### Supplied data
━━━━

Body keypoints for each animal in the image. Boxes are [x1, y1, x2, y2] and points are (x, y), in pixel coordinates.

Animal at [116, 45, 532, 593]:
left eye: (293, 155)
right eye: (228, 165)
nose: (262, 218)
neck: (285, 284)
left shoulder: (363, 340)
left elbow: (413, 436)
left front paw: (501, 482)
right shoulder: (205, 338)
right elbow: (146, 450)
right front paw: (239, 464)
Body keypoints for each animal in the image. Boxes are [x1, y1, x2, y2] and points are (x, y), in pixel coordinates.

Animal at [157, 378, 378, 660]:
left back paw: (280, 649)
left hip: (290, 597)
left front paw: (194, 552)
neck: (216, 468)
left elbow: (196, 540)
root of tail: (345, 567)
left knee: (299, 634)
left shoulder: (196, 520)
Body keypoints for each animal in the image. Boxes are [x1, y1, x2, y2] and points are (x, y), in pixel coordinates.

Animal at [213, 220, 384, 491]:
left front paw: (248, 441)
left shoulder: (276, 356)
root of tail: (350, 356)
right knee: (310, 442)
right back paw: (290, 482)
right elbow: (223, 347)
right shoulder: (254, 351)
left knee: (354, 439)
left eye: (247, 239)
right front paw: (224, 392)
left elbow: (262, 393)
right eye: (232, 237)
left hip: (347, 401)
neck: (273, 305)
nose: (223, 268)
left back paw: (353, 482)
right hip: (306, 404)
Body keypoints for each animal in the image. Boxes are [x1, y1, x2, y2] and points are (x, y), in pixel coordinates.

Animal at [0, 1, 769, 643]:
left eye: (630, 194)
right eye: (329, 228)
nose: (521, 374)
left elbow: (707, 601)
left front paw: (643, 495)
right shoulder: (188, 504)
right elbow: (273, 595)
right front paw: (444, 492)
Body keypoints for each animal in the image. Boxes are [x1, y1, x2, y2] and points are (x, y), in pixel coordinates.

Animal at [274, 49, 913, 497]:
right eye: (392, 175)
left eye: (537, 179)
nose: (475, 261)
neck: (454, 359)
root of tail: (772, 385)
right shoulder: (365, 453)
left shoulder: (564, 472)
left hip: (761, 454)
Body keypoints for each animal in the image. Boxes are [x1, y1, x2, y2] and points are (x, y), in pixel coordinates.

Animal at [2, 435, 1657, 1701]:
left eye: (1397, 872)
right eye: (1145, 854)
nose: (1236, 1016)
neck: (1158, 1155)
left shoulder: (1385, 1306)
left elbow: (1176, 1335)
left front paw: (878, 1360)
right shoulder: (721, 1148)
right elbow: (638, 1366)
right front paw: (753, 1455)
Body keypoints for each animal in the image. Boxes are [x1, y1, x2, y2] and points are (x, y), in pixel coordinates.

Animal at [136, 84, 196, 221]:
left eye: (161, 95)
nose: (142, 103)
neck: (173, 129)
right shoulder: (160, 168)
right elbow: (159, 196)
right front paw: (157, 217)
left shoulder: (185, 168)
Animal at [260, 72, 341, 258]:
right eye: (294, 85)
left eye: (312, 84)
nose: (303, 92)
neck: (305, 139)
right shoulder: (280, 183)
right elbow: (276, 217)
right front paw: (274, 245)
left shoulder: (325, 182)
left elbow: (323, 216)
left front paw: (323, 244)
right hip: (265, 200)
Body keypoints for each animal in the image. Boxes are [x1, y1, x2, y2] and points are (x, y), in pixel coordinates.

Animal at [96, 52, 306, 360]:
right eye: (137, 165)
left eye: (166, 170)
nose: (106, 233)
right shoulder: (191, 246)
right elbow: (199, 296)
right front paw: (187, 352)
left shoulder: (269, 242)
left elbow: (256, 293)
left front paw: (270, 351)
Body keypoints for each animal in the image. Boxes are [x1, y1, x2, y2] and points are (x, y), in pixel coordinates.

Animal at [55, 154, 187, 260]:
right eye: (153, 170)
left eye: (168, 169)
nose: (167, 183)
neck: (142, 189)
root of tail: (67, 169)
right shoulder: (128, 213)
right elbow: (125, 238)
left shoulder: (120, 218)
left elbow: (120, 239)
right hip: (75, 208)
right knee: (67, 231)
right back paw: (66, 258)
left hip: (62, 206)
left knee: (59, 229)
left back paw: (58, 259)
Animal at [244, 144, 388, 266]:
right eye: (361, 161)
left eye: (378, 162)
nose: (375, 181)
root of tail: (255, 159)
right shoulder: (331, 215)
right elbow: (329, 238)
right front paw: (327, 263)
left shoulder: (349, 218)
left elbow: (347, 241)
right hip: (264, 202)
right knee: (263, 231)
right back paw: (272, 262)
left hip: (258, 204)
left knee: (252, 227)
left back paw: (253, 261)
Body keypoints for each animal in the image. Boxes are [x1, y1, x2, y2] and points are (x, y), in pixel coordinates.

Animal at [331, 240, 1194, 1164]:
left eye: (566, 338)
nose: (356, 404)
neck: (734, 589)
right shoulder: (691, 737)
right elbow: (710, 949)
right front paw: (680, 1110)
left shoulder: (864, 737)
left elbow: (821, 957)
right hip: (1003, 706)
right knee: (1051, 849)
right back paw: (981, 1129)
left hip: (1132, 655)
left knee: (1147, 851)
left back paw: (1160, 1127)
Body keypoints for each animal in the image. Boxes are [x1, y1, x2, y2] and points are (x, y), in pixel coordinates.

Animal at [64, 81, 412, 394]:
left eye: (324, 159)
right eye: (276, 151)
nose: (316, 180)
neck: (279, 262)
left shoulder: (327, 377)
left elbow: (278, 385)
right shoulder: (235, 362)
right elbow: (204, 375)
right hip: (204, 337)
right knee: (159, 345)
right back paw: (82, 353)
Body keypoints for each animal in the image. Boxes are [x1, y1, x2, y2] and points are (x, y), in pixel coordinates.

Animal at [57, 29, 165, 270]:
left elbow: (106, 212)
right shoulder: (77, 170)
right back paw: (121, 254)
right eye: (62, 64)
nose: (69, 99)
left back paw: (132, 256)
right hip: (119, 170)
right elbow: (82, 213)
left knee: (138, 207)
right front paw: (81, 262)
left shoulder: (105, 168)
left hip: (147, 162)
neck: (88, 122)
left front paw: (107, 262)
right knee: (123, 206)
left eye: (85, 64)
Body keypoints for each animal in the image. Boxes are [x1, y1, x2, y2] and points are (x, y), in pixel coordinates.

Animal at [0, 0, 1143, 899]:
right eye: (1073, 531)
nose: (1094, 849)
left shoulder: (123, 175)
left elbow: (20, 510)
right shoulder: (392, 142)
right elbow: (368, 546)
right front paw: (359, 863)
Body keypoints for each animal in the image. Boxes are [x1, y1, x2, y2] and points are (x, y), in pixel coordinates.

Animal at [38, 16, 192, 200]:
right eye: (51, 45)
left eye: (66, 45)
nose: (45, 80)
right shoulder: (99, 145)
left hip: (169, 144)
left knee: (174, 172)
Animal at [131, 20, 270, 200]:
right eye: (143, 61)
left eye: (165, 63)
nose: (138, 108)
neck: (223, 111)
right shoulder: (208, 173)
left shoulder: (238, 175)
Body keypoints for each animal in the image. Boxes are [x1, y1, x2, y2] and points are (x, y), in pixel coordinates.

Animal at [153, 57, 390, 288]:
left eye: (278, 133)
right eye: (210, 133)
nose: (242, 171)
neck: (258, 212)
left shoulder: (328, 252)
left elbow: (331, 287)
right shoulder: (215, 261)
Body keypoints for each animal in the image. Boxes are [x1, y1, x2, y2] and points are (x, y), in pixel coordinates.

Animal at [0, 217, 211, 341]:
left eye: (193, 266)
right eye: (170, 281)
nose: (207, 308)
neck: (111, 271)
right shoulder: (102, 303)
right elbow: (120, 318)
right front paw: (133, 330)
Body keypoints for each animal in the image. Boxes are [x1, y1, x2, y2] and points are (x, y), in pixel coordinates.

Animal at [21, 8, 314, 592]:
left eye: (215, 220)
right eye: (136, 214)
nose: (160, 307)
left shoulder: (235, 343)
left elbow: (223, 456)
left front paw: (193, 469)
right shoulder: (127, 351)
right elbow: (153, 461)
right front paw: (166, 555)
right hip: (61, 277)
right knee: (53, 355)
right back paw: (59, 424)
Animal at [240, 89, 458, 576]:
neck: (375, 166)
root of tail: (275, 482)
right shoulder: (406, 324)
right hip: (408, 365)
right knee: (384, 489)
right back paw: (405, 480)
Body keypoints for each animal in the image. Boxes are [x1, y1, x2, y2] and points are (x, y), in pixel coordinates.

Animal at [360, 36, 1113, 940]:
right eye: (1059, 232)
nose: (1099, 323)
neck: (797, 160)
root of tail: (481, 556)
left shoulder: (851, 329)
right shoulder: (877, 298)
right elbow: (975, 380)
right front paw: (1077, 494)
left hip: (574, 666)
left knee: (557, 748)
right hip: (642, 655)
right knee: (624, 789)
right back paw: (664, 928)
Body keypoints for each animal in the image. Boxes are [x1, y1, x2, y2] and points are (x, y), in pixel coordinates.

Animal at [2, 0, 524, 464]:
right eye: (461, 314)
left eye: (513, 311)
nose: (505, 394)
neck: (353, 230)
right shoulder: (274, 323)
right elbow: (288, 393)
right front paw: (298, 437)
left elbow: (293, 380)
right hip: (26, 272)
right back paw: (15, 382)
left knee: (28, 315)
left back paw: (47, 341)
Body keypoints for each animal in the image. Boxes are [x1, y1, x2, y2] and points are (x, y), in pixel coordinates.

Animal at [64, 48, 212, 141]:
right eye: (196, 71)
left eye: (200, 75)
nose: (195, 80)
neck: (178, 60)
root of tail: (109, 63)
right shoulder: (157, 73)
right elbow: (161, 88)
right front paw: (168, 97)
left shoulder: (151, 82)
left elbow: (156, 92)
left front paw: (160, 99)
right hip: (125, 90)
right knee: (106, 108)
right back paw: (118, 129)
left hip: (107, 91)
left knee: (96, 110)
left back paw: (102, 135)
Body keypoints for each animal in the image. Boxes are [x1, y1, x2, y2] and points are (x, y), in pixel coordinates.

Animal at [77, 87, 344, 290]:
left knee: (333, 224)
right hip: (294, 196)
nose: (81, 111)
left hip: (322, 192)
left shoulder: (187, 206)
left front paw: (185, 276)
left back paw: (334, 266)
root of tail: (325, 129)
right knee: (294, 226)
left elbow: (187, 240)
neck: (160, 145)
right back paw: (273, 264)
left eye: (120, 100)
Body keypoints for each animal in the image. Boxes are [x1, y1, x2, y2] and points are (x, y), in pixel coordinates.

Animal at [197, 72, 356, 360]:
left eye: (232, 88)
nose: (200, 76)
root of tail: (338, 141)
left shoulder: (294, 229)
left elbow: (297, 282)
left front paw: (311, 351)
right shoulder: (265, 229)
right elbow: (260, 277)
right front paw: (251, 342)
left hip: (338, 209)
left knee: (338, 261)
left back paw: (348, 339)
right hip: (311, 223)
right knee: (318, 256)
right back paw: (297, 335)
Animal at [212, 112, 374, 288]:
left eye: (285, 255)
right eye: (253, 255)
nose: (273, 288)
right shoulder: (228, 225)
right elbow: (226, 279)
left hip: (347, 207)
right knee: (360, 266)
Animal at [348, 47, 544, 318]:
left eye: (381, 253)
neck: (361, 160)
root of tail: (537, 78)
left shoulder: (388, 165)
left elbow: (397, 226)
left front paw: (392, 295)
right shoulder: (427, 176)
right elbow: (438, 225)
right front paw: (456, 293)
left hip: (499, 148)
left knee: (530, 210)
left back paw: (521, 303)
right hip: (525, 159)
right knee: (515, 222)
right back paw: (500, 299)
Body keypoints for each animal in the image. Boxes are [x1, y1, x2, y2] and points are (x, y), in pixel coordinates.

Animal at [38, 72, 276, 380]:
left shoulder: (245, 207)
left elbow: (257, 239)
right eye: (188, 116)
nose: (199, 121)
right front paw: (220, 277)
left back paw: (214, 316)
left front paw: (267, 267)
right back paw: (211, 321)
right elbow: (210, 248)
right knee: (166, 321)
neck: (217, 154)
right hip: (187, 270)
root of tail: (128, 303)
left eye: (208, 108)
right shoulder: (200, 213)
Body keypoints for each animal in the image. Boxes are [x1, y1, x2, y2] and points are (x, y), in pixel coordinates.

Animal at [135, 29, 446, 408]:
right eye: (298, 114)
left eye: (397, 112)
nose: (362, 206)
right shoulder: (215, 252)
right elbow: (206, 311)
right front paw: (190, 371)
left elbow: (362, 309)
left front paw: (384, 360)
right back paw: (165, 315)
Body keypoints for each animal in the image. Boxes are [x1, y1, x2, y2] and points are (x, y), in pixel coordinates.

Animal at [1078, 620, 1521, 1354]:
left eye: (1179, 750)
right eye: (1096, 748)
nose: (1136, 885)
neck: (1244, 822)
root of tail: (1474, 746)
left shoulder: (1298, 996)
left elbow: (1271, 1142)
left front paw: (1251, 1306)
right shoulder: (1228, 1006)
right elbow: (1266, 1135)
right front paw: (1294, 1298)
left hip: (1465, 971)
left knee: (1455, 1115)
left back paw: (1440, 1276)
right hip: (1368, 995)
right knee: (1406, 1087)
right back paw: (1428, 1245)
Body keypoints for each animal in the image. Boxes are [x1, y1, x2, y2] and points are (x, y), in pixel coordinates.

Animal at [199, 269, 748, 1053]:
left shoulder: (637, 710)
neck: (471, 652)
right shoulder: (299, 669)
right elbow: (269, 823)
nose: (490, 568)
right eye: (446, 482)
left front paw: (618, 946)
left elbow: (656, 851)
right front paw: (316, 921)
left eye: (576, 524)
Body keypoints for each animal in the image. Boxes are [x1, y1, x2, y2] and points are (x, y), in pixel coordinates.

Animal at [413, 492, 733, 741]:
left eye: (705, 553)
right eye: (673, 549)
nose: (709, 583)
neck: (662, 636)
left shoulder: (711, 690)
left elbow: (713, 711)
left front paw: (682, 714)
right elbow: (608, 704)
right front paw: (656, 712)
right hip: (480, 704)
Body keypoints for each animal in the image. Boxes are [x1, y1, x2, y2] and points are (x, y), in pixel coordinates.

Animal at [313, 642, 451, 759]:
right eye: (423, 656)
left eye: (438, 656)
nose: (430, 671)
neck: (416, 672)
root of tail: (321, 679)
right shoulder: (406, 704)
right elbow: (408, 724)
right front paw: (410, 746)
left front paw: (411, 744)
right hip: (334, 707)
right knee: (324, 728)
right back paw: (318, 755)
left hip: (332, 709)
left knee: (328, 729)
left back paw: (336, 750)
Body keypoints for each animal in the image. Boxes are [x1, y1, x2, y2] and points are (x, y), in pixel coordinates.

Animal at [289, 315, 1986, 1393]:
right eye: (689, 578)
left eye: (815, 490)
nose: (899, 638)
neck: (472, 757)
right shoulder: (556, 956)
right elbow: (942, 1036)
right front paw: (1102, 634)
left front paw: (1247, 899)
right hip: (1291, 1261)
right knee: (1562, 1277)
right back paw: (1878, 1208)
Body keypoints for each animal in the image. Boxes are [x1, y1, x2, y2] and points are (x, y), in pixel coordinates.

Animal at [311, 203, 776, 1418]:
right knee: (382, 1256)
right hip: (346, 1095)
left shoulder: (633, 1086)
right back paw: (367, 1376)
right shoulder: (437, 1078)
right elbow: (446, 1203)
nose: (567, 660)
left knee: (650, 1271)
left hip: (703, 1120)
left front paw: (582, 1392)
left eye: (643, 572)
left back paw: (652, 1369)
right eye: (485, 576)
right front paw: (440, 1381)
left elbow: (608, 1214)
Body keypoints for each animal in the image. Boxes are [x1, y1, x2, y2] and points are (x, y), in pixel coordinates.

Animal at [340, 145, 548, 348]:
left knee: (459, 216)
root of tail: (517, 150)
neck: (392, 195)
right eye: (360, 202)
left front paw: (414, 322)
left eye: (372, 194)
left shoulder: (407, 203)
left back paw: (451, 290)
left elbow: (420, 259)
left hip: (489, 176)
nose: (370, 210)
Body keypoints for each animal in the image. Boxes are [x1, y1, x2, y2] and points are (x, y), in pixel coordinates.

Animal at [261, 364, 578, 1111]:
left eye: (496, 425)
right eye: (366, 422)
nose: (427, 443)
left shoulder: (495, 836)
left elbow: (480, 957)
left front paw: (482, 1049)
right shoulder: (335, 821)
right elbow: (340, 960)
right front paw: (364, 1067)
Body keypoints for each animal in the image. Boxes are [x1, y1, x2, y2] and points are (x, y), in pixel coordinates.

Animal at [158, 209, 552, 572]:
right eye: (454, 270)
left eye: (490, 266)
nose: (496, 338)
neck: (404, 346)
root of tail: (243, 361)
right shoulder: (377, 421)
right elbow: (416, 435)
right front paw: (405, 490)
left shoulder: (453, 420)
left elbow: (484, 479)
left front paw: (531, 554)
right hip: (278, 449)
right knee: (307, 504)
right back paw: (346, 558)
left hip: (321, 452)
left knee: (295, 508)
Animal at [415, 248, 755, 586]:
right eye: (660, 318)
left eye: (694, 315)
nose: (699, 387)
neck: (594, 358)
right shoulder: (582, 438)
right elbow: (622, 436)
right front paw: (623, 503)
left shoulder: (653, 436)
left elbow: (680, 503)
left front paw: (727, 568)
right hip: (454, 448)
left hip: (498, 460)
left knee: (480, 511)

━━━━

### Task description
Begin with the first line of the records and reproduce each line as is, ending with the line that holds "right front paw: (239, 464)".

### Solution to the problem
Body keypoints for each animal in the image. Boxes are [x1, y1, x2, y2] and points are (x, y), in pixel coordinates.

Animal at [116, 45, 532, 593]:
left eye: (293, 155)
right eye: (228, 165)
nose: (262, 218)
neck: (285, 284)
left shoulder: (363, 340)
left elbow: (413, 436)
left front paw: (501, 482)
right shoulder: (205, 338)
right elbow: (146, 450)
right front paw: (239, 464)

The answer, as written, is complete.